> _Task directions_: From the entries below, retype only the lines from the one with "right ankle: (417, 607, 35)" through the one with "right knee: (173, 245, -9)", exactly as written.

> _Stored data_:
+ + +
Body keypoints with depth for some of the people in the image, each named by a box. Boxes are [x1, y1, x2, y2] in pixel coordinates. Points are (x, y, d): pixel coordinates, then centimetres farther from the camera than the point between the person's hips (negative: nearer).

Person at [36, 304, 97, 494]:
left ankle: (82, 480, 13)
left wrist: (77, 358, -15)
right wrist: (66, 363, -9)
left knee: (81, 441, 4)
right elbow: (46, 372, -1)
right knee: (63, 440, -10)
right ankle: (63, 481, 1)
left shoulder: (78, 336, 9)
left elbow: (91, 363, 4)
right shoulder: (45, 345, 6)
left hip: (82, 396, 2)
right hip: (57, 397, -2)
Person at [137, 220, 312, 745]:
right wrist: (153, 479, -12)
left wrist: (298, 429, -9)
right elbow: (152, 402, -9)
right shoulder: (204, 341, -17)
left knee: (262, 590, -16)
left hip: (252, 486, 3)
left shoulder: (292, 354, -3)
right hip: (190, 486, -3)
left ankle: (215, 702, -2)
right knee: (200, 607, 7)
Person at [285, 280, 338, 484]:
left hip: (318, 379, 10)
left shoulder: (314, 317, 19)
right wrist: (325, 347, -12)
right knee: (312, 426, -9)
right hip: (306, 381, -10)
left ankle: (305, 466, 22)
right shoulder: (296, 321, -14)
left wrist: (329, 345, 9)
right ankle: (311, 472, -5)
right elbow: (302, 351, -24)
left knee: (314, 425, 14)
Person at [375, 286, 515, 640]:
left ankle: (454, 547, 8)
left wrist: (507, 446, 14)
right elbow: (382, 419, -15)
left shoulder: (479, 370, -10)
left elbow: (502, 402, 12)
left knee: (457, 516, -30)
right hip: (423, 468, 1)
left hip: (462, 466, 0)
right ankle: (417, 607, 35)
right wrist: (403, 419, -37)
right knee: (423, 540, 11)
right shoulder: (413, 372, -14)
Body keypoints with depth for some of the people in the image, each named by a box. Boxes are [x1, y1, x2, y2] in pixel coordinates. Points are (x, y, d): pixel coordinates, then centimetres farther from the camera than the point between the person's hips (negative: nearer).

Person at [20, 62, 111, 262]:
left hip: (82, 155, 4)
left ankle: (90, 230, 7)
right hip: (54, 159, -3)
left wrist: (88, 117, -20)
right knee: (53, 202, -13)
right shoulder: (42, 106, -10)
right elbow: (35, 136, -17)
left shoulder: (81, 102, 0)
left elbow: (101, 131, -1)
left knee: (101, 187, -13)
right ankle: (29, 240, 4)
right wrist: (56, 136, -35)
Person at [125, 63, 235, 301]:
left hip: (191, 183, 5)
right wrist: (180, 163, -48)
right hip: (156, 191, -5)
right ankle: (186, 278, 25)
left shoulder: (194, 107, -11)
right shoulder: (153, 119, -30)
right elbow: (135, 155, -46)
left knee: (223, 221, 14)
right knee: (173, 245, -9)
+ + +
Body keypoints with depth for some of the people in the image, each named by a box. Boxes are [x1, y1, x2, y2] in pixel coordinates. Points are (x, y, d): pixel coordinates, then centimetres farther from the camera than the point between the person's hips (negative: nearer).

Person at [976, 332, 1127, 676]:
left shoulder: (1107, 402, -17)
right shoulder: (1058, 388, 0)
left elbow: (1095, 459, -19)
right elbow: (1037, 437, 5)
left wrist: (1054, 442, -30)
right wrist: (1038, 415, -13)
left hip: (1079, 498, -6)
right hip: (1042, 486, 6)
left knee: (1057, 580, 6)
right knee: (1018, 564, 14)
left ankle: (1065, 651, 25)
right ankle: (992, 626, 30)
+ + +
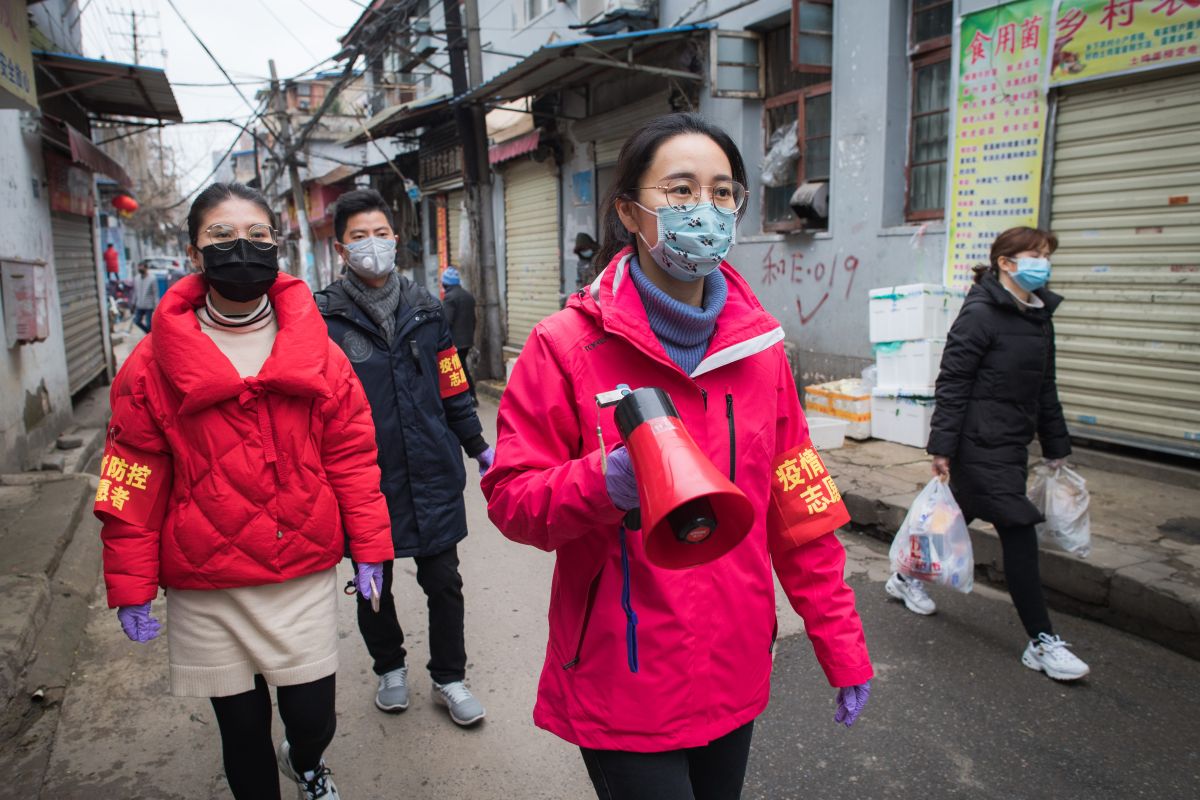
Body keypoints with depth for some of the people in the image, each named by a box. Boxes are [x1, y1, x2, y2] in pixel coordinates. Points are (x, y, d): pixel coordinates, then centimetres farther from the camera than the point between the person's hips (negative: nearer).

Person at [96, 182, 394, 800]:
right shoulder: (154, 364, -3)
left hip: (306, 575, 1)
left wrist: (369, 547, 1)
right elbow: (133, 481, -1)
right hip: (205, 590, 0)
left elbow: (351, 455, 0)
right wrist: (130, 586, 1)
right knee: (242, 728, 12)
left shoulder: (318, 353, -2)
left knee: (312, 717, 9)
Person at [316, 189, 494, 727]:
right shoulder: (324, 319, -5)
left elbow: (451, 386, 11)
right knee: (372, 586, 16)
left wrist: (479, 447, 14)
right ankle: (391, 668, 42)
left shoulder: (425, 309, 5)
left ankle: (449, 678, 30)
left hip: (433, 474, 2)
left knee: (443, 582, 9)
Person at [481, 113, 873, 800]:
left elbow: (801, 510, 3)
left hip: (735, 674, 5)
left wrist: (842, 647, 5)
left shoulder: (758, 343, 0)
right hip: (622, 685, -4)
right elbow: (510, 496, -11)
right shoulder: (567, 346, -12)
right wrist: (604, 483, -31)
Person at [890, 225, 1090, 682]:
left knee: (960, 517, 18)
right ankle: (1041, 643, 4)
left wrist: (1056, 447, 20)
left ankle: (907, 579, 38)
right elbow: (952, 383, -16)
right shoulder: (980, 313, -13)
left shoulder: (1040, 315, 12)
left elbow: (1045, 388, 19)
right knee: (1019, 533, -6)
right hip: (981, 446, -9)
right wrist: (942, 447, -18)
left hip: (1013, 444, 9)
+ + +
> _Written solution_:
right ankle: (417, 607, 35)
right wrist: (403, 419, -37)
right knee: (423, 540, 11)
right shoulder: (413, 372, -14)
Body keypoints with depth for some of the people in the image, each named by a box. Boxes are [x1, y1, x2, y2] in pixel coordinates. Points are (x, y, d): pixel coordinates, then centimetres farther from the camera than the point between the person's hips (negative: nearer).

Person at [20, 62, 111, 262]:
left hip: (82, 155, 4)
left ankle: (90, 230, 7)
right hip: (54, 159, -3)
left wrist: (88, 117, -20)
right knee: (53, 202, -13)
right shoulder: (42, 106, -10)
right elbow: (35, 136, -17)
left shoulder: (81, 102, 0)
left elbow: (101, 131, -1)
left knee: (101, 187, -13)
right ankle: (29, 240, 4)
right wrist: (56, 136, -35)
Person at [125, 63, 235, 301]:
left hip: (191, 183, 5)
right wrist: (180, 163, -48)
right hip: (156, 191, -5)
right ankle: (186, 278, 25)
left shoulder: (194, 107, -11)
right shoulder: (153, 119, -30)
right elbow: (135, 155, -46)
left knee: (223, 221, 14)
right knee: (173, 245, -9)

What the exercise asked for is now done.